As first issues go, there is no better art duo to draw up the emergence of a new world than Ivan Reis and Joe Prado. The duo bring their very best and their most heartfelt homages to “The Multiversity” #1, giving readers lots of visual spectacles to absorb, from a chimpanzee dressed up in pirate garb to the attack of a blue-skinned behemoth baby set on crushing Captain Carrot. Every single panel is packed with detail and masterfully constructed in storytelling, delivering hints about the characters’ personalities (Captain Carrot gestures a lot when he talks) and details for fans to drool over. When Nix Uotan arrives on Earth-7, the backgrounds are filled with stuff: characters and costumes, rubble and smoke, but the story hits a lean beat there, giving readers a chance to linger as long as they want, absorbing everything Reis and Prado put down. Nei Ruffino takes all of it and shamelessly colors the heck out of it. While Earth-7 has certainly seen better days and is awash in dull tones, the House of Heroes is colored like a fun-filled, action-packed, extra-sized comic book should be. Todd Klein’s letters seal the deal. In Uotan’ dialog, certain words are popped throughout the tale, perhaps clueing readers into Morrison’s subtext or, more likely, simply providing dramatic emphasis and identity. It all comes together nicely and serves as a wonderful example of the type of unreserved excellence comic books can be, and DC in particular. While Frank Quitely is slated to make a mark on “The Multiversity,” I cannot help but think this comic book deserved to be created and presented by no other visual crew than Reis, Prado, Ruffino and Klein. The bar is set pretty high in this initial chapter, here’s hoping the visual spectacles continue.

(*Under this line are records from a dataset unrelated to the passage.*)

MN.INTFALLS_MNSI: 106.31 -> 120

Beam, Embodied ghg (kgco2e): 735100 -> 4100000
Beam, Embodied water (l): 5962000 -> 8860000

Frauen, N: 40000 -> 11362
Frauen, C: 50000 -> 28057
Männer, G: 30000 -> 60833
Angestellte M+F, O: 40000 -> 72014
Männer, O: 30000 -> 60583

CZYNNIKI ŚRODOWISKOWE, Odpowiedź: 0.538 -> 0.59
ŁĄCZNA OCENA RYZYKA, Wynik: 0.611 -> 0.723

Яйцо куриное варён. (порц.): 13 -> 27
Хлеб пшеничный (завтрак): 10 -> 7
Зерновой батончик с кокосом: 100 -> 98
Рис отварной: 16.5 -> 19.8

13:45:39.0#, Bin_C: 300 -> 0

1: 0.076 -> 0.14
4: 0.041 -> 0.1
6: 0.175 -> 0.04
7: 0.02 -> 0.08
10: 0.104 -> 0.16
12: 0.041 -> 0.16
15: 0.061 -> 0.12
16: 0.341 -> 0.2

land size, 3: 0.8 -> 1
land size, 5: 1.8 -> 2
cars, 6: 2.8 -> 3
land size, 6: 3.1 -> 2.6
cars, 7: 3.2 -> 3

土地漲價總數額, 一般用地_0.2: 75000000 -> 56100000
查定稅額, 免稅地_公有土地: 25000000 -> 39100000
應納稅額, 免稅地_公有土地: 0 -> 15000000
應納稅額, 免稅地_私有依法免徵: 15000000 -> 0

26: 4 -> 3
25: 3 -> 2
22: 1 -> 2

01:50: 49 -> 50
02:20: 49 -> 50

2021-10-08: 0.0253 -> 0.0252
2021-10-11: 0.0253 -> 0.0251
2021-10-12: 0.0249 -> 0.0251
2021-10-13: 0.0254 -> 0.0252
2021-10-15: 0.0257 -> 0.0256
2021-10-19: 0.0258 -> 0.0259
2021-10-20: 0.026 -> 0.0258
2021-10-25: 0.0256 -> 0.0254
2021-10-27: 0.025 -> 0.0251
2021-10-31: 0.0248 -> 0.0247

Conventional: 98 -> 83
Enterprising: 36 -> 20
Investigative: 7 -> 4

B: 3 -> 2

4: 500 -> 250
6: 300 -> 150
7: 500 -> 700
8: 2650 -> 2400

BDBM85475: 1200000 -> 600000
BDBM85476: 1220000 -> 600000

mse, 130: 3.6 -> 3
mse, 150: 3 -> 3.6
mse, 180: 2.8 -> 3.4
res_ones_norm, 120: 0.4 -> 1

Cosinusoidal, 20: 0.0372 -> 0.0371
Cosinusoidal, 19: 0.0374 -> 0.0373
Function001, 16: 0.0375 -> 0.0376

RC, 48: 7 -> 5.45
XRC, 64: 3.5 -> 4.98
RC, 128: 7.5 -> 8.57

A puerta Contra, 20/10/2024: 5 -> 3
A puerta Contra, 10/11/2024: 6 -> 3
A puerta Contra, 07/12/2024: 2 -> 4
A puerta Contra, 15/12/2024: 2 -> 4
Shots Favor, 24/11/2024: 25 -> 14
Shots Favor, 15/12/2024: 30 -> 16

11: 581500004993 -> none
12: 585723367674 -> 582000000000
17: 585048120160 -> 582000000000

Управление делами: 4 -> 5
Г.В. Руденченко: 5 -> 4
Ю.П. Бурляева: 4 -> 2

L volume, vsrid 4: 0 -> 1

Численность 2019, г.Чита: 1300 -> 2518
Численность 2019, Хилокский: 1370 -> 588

“The Multiversity” #1 takes the spirit of Morrison’s work on “Animal Man” and blends it with the unknown excitement inherent in a universe- or, rather, multiverse-spanning event comic book. I was in my pre-teens and very malleable as a comic readers when “Crisis on Infinite Earths” hit the stands. The sense of the unknown, but the richness and depth of history I encountered in those pages continuously opened my eyes, dropped my jaw and blew my mind. The satellite scene in “Crisis on Infinite Earths” #5 presented a tapestry wherein every character brought their own personal thread to the story and it all wove together at that moment. Morrison, Reis, Prado and Ruffino hit the spirit of that moment on the head and give readers a scene worthy of study and reflection, re-reading and replication.

I’ll admit to being hypercritical about the potential success of this story. Five years, after all, is an insanely long time to wait between stories — just look at what’s happened to the DC Universe in three years. If Morrison and company can keep up the quality, adventure and fun they brought to “The Multiversity” #1, however, then this is going to be more than worth the wait. While I’m waiting for the next installment, I’m going to go back and read this one. Again.